Isso se traduziu ainda num papel político naquela época, a partir de 1991, e se fortaleceu numa importante questão de Direitos Humanos, redes de solidariedade na resposta à AIDS e cobrança do Estado. Num segundo momento, o local de marginalidade foi deslocado para um debate político-social mais abrangente. “Nós não aceitamos mis estarmos colocados na questão de patologia. Isso criou um atrito porque gera mudanças e muda a relação de poder”, afirmou. O empoderamento alcançado pelos LGBTs (Lésbicas, Gays, Bissexuais, Travestis e Transexuais), para ele, é um caminho sem volta e positivista do segmento. “Mas a gente perdeu o conceito dos direitos humanos e a conjuntura do ódio tomou conta. É isso que tá colocado hoje mesmo com todos os avanços e eu não sei o que vai dar”, lamenta.

Kátia Edmundo, do CEDAPS e professora de pós-graduação em Saúde da Família, conceituou com mais afinco o que é violência estrutural e trouxe para o evento a perspectiva das pessoas com deficiências (PCDs). Com uma sociedade marcada pela desigualdade, em diversas áreas, Edmundo reuniu alguns dados e apontamentos sobre as disparidades de renda e educação entre regiões brasileiras, a pauperização da população e a alta letalidade (homicídios) no país – especialmente em pessoas negras – sob o organograma: favelas e periferias/pessoas com deficiências > racismo estrutural.

A correlação entre AIDS e deficiências, aliás, foi ponto de reflexão e indagação de Edmundo para com os presentes. “Inclusão tem que ser para todo mundo”, categorizou. Nesse momento, Kátia Edmundo exibiu um pequeno vídeo com jovens que tem síndrome de Down debatendo a importância da sexualidade, afetividade e sexo seguro. O vídeo recebeu elogios e aplausos diversos do público presente.

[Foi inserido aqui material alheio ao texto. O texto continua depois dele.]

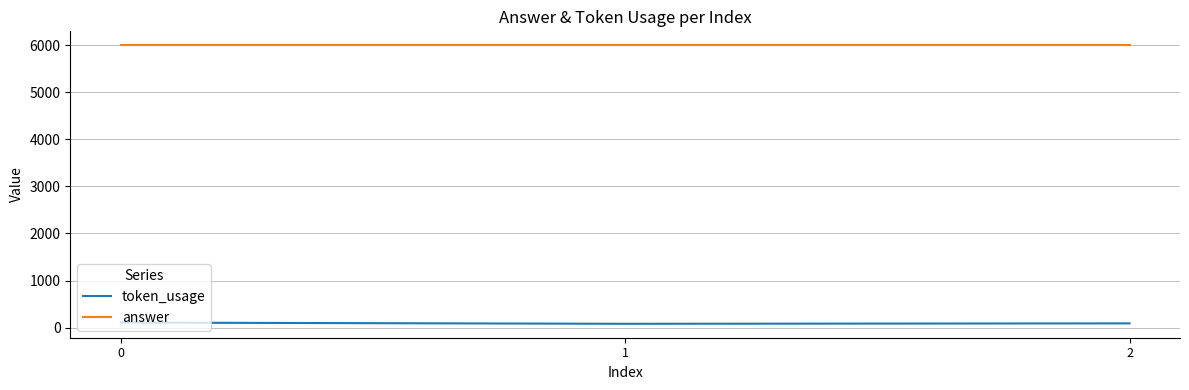

Read the answer value at 0.

6000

Cotidianos e direitos negados

Trabalhando em um projeto com foco em territórios periféricos, Edmundo apresentou fotos com demandas e direitos negados dessas populações locais que desafiam o dia a dia e vulnerabilizam essas pessoas, como falta de mobilidade, saúde, saneamento básico etc.

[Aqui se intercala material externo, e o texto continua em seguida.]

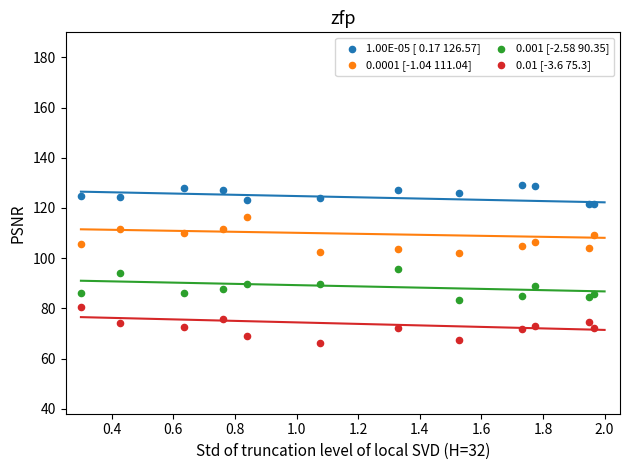

Which series reaches the minimum Y coordinate?

0.01 [-3.6 75.3]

No que tange a sexualidade e PCDs, existen muitas limitações, segundo ela revela. A ausência de soluções inovadoras exclui esse público do alcance de suas possibilidades dentro de suas especificidades. “Precisamos saber o que falar, como e quando falar para incluir. A ideia é ganhar visibilidade no tema e produzir pesquisas”, contou. Durante a sessão perguntas e respostas surgiram questões sobre independência das pessoas com síndrome de Down, fim dos Conselhos da sociedade civil no governo Bolsonaro e também houve espaço para uma crítica construtiva por parte da participante Cléo Oliveira sobre a falta de interseccionalidade do evento e o academicismo de algumas exposições.

 

Lançamentos  

Finalizando o evento, Veriano Terto Jr – vice-presidente da ABIA – convidou os participantes para o (re)lançamento dos livros “Vida Após a Morte” e “A Terceira Epidemia”, de Herbert Daniel e Richard Parker e “Tratamento como Prevenção” e ‘Que País é Esse?” da Fonte Colombo, ambos de José Bernardi e Osman Miguel Bernardi, da Pastoral da AIDS.

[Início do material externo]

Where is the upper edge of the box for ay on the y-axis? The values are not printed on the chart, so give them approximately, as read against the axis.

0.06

“Convidamos todos vocês para levar para casa esses exemplares da ABIA e também da Fonte Colombo, que servirão para conhecer um pouco melhor de questões ainda tão atuais da epidemia de HIV/AIDS. Os da ABIA, Vida Após a Morte e A Terceira Epidemia são relançamentos de uma obra histórica anteriormente já publicada por Herbert Daniel e Richard Parker e que, certamente, contam muita coisa do histórico nosso de luta e resposta frente a epidemia de AIDS no Brasil”, afirmou Terto Jr.

Além desses materiais, também foi distribuído o Pôster Direitos Sexuais são Direitos Humanos, também relançados esse ano pelo Projeto Diversidade Sexual, Saúde e Direitos entre Jovens da ABIA, coordenado por Vagner de Almeida.